With Social Security already running in the red a full nine years before Peter Orszag insisted the deficits would begin, even Harry Reid has to acknowledge that Congress needs to act on fixing the entitlement program. That will force both parties to take political risks in crafting solutions for the crisis. Time’s Mark Halperin notes that Barack Obama, the man who made “change” into a campaign slogan, has instead decided to lead a Democratic charge to frighten the elderly rather that work for a solution to the problem, and he’s not happy about it:
In a move as predictable as Lucy pulling the football away from Charlie Brown, Democrats are using Social Security scare tactics to gain ground before the November election. President Barack Obama is not only tolerating this classic old politics maneuver by his party — he is leading the charge. …
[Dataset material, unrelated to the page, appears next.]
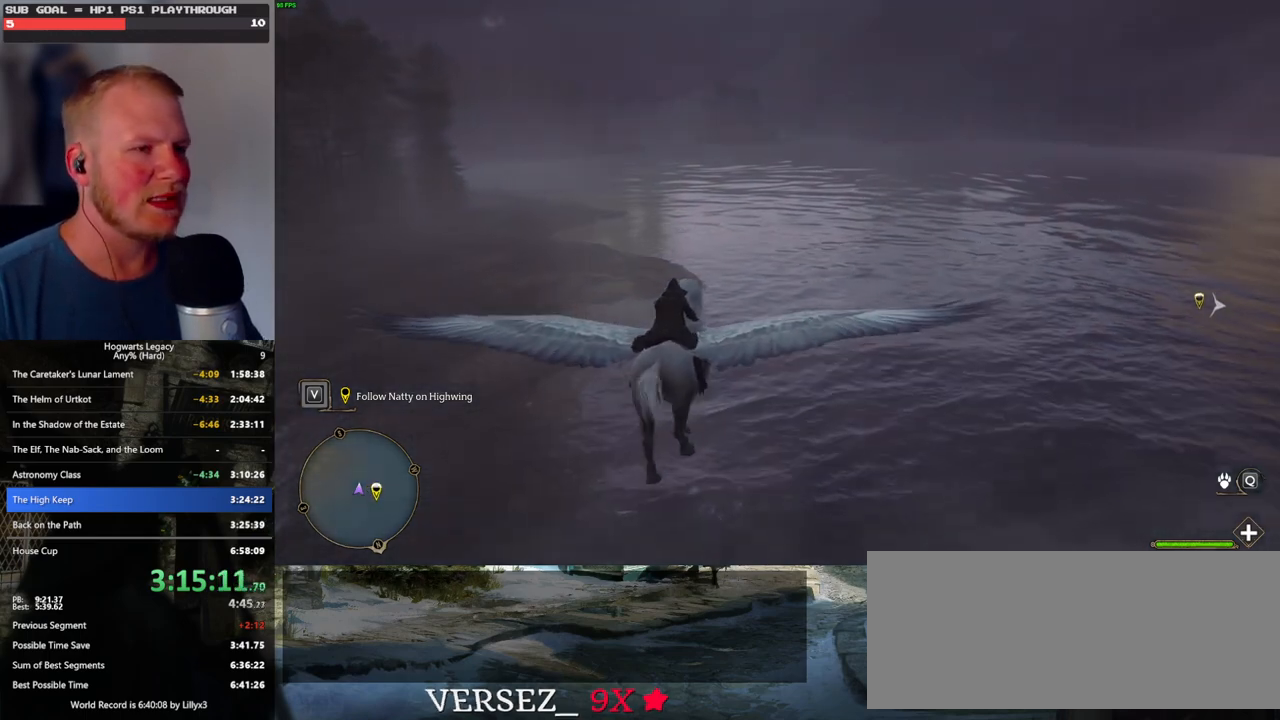
{"keys": ["w"], "mouse": [], "events": [[283, "d", "down"], [367, "d", "up"]]}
It is clear why Democrats are raising the specter of Republican efforts to alter Social Security. This tactic has worked in the past, as older voters — who typically turn out at the polls in higher percentages, especially in midterm years — tend to trust Democrats more than Republicans to protect the cherished retirement program. And given the weak economy, Obama’s mushy poll numbers and the lack of traction on the White House’s legislative achievements, it is no surprise that Democratic leaders would turn to the tried-and-true tactic. Also, with some prominent Republicans still calling for a fundamental change to the system by adding private accounts, the GOP has opened itself up to political attack.
But Obama is living in a parallel Vulcan universe if he thinks he and his strategists can spend the next two months using campaign appearances, advertising, robocalls and other voter communication to demonize Republicans on Social Security, and then turn around in January and try to make a deal on that same issue.
Tried and true? Perhaps in previous cycles, but possibly not in 2010. Status-quo arguments don’t work in a meltdown, which is what people are experiencing now. Unemployment continues to rise, economic indicators are all heading south, and the budget deficits have skyrocketed in the past three-plus years under Democratic control of Congress. With Social Security slipping into the red along with all of these issues (and in some cases because of them), seniors aren’t going to buy an argument that Democratic status-quo maintenance will solve the problem.
Of course, some of this is just plain dishonesty. Halperin assumes that Democrats will have to do something about Social Security, even just because it’s going to fail soon and on their watch. With Obama on the stump demonizing the same Republicans with whom he’ll have to work, he won’t be in any position to lead the effort. That may be moot anyway. If Republicans take control of Congress, they may choose not to do any Social Security reforms anyway, focusing instead on driving down federal spending in other areas and dismantling Obama’s brand-new entitlement, ObamaCare. They can gamble that a Republican President in 2013 will work better with Republican majorities in both chambers of Congress in creating an effective reform of SSA and make Obama irrelevant to the discussion.